Enfin, les personnes handicapées représentent seulement 1 % des effectifs totaux des organismes publics, soit bien en deçà des objectifs fixés qui variaient pour la période entre 4 et 5 % selon le réseau. Une situation qui apparaît aux yeux de la Commission comme étant urgente à corriger.
La Loi a 20 ans
Adoptée en décembre 2000, la Loi institue un cadre normatif particulier d’accès à l’égalité en emploi pour corriger les situations de discrimination envers cinq groupes historiquement discriminés. Elle compte à ce jour 330 organismes publics assujettis que l’on retrouve dans les réseaux de la santé et des services sociaux, les commissions scolaires, les institutions d’enseignement privées, les cégeps, les universités, les sociétés d’État, les municipalités, les sociétés de transport, les régies intermunicipales de police et la Sûreté du Québec pour ses effectifs policiers.

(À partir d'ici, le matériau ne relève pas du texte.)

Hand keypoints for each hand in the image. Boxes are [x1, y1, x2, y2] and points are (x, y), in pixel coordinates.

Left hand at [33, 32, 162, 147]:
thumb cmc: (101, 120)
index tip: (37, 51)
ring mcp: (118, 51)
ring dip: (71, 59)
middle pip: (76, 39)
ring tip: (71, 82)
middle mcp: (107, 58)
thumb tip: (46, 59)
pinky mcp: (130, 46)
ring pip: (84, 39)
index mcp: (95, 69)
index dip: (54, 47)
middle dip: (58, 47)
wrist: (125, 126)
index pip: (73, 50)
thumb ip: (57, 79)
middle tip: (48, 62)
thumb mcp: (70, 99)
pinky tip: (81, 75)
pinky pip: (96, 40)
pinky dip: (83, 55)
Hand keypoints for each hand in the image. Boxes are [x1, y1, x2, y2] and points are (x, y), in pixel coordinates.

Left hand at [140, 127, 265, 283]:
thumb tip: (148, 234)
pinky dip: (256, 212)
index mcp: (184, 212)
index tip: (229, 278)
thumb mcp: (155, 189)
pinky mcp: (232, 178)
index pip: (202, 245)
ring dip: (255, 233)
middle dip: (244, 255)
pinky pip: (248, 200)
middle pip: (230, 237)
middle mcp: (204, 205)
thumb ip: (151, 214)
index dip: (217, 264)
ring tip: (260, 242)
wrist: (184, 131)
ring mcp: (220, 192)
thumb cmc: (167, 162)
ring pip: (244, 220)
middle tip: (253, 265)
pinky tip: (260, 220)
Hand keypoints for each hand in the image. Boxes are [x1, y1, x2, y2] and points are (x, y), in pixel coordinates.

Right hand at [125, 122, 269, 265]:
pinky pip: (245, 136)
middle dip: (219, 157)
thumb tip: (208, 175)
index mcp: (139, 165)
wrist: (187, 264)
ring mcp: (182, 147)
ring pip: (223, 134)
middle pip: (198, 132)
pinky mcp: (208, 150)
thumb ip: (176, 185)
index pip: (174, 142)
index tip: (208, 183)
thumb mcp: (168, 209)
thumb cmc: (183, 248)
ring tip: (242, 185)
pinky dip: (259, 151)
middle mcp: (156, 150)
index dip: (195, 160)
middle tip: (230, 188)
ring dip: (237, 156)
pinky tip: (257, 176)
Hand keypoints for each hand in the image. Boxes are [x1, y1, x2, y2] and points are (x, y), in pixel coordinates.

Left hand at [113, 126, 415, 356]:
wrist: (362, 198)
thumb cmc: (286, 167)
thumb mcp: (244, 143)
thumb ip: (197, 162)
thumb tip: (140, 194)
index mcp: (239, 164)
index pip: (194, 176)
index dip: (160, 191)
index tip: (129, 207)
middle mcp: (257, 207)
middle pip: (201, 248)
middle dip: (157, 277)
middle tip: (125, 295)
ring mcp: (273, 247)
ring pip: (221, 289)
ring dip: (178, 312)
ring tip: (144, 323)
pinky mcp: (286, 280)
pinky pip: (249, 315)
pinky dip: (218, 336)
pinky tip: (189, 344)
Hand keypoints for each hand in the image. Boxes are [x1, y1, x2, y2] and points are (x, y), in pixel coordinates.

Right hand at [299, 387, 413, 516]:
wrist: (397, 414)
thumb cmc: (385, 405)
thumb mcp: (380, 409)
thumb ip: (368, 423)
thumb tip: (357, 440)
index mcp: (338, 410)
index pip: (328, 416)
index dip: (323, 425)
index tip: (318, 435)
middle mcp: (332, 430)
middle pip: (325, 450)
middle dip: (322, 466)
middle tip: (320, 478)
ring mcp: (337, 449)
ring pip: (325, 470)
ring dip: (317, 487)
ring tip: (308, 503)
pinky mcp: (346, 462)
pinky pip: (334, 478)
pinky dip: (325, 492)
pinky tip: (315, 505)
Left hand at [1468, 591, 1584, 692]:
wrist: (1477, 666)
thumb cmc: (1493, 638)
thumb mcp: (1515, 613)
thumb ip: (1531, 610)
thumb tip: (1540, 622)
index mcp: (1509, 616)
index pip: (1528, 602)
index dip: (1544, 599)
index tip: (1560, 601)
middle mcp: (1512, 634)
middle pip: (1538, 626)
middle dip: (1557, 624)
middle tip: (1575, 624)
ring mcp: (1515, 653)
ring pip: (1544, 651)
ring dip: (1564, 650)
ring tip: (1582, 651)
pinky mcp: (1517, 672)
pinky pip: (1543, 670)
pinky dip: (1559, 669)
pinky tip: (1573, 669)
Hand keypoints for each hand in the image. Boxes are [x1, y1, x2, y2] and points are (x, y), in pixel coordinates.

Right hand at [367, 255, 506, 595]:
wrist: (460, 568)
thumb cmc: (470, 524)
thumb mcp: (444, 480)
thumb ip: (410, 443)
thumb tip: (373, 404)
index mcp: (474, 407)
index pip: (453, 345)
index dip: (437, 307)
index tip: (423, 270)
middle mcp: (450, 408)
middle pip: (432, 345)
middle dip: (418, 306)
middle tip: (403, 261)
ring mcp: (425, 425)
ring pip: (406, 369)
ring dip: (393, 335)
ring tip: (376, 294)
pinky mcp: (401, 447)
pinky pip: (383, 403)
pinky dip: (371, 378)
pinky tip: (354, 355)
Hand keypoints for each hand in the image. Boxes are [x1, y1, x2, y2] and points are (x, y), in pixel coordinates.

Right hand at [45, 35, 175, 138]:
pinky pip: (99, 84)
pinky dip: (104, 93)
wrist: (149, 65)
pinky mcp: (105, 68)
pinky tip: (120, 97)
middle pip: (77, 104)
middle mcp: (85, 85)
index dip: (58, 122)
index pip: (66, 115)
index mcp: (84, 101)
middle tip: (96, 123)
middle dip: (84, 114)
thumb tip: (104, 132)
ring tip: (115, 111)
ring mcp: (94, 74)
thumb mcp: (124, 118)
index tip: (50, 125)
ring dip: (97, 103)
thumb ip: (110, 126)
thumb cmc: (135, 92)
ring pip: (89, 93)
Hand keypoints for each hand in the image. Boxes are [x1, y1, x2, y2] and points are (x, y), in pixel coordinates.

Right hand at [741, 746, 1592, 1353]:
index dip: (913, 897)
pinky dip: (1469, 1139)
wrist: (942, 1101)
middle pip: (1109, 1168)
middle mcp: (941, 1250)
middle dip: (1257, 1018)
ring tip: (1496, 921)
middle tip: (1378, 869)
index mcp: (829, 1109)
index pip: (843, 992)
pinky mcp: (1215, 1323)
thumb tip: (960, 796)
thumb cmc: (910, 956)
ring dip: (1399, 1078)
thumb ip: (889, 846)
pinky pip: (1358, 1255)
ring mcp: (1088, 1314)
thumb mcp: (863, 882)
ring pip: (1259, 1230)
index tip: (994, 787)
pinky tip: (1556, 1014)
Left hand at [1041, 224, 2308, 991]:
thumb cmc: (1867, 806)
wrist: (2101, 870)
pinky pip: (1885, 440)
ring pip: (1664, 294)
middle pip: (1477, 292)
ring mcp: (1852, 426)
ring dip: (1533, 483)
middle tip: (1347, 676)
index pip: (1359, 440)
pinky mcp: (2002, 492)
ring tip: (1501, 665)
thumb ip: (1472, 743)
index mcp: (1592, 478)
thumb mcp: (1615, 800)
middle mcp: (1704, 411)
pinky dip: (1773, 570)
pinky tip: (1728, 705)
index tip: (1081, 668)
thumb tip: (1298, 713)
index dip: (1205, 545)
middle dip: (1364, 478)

Afin de célébrer le 20e anniversaire de la Loi, la Commission organisera un colloque et une édition spéciale du Prix Droits et Libertés qui seront dédiés à l’accès à l’égalité en emploi.
Rôle de la Commission dans la mise en œuvre de la Loi
La Commission des droits de la personne et des droits de la jeunesse veille à l’application de la Loi. Tous les trois ans, elle publie un rapport comprenant la liste des organismes assujettis à la Loi et faisant état de leur situation en matière d’égalité en emploi.
Il incombe aux organismes de procéder à une analyse rigoureuse et soutenue de leurs effectifs et de leur système d’emploi afin d’identifier les obstacles systémiques pouvant freiner l’embauche et la progression en emploi de chacun des groupes. Tous les moyens nécessaires permettant d’atteindre les objectifs poursuivis doivent être mis en œuvre.